By Justin Fraser, SVP Enterprise Sales at Paysafe
After more than a decade of largely unfulfilled potential, it’s starting to feel like cryptocurrencies are turning a corner.
Awareness is at an all time high – when we conducted our annual consumer survey, 84% of UK respondents and 83% of US respondents could name at least one cryptocurrency.
But the bigger news is that cryptocurrencies are increasingly at the center of consumer spending plans, to the point that 55% of the 30 million crypto owners in the UK and US want their wages are paid in cryptocurrency.

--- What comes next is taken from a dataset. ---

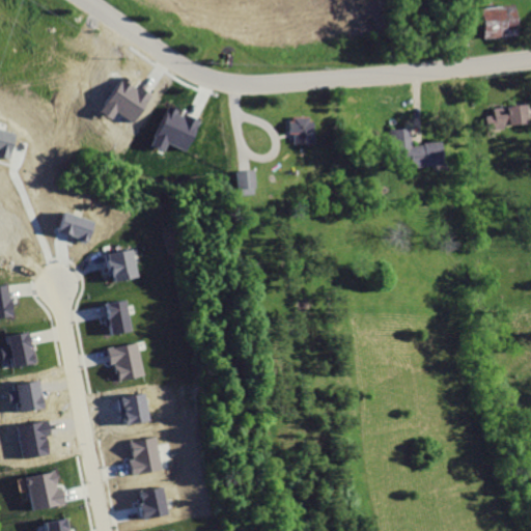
[(512,5),(478,6),(480,36),(514,34),(512,5)]
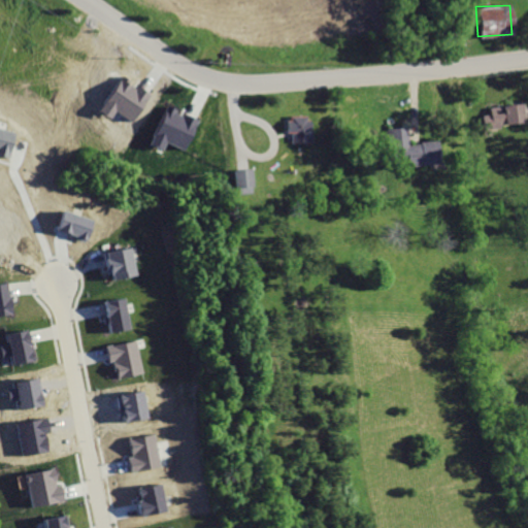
[(525,123),(523,102),(490,106),(491,113),(483,114),(484,128),(525,123)]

Clearly, we are getting closer to mass adoption.
That said, we’re not there yet.
So what is the missing link?
What will it take for cryptocurrency payments to become as ubiquitous as payments in US dollars, euros or pounds sterling?
In search of acceptance
While more people have heard of cryptocurrencies than ever before, our data suggests that many are still not confident in their level of understanding.
Less than half of crypto owners feel more informed about cryptocurrencies today than they were when they started buying them. And there are also a number of misconceptions floating around.
As recently as 2020, for example, 30% of survey respondents thought cryptocurrencies were primarily used for illegal activities, when in fact they are most often used to buy food. Likewise, a significant number of people have cashed out their crypto investments due to negative news reports or comments from family and friends.
If cryptocurrencies are to gain more widespread legitimacy, these misconceptions need to be addressed urgently.
That said, the biggest barrier to greater adoption is lack of checkout acceptance.
For cryptocurrency payments to become as familiar to consumers as cards, contactless and other payment methods, customers need to be able to pay with them quickly and easily anywhere – in physical stores and online. .
But while over the past few years the number of merchants accepting cryptocurrencies has increased, including big names like Burger King, Starbucks, and Overstock, they are not yet accepted at checkout.
Cryptocurrency Payments: A Merchant’s Perspective
From a merchant’s perspective, accepting cryptocurrency payments creates two big challenges.
First, while growing interest and investment – including from institutional investors – means that cryptocurrencies are more liquid than they were before, volatility remains an issue.
In May 2022, over $200 billion in wealth was wiped out in a massive cryptocurrency selloff in just 24 hours, with Bitcoin dropping up to 10% to its lowest level since December 2020, due to the collapse of the stablecoin TerraUSD. Small merchants in particular are unlikely to have the appetite for this type of risk, especially when they may have issues such as customer refunds to manage.
Second, accepting crypto payments has traditionally led to operational issues such as changes to point-of-sale equipment and specialized custodial and cash services. Dealing with these issues is time-consuming, expensive and complex.
Reaching the tipping point
While crypto’s volatility is likely to persist – some even claim it’s a feature, not a bug – there is a way around the operational issues: crypto-linked cards. These are standard debit cards that allow the holder to spend their cryptocurrency as they would with any other currency: by tapping their card or entering their details at the online checkout.
Crypto-linked cards have several advantages for customers and merchants.
From a customer’s perspective, they allow you to top up your crypto account, buy cryptocurrency, and cash out faster than you would with a bank transfer.
And because they’re issued in partnership with major card issuers, they’re accepted at any point-of-sale system that accepts other cards from those same issuers. This means fast and seamless payments and merchants don’t need to change their payment infrastructure.
Paysafe and Visa Direct: Enabling Seamless Cryptocurrency Payments and Payments
When we asked crypto owners why they owned a cryptocurrency, the top reason they gave us was that they believe it’s the future of finance.
But belief can only come true if paying and getting paid in cryptocurrency is as simple and convenient as tapping a card.
At Paysafe, we’ve been working to make this happen for almost a decade.
In 2015, Skrill and Neteller became two of the first digital wallets allowing users to deposit Bitcoin. And in 2016, we launched one of the first payment processing platforms that allowed merchants to accept Bitcoin.
Now, through our partnership with Visa Direct, we’ve created an API that allows merchants, including cryptocurrency platforms, to quickly process payments and payouts, and customers to transfer money to and from their crypto accounts easier than ever.
Where topping up a crypto wallet via wire transfer typically takes up to three days, our Visa Direct integration makes funds available instantly. This gives customers the opportunity to capitalize on declines in cryptocurrency value and makes their coins easily accessible, as funds can reach their bank account almost instantly, so they can use them for everyday purchases.
In addition to the benefits offered by Visa Direct, merchants can offer near-instant and seamless payments both locally and internationally through a single, intuitive interface, including encrypted debit cards that customers can use to pay at any time. any Visa compatible point of sale. sale worldwide.
And if customers have the assurance that they can use cryptocurrency as if it were fiat money, they will be several steps closer to becoming a legitimate, spendable and accessible currency for everyone.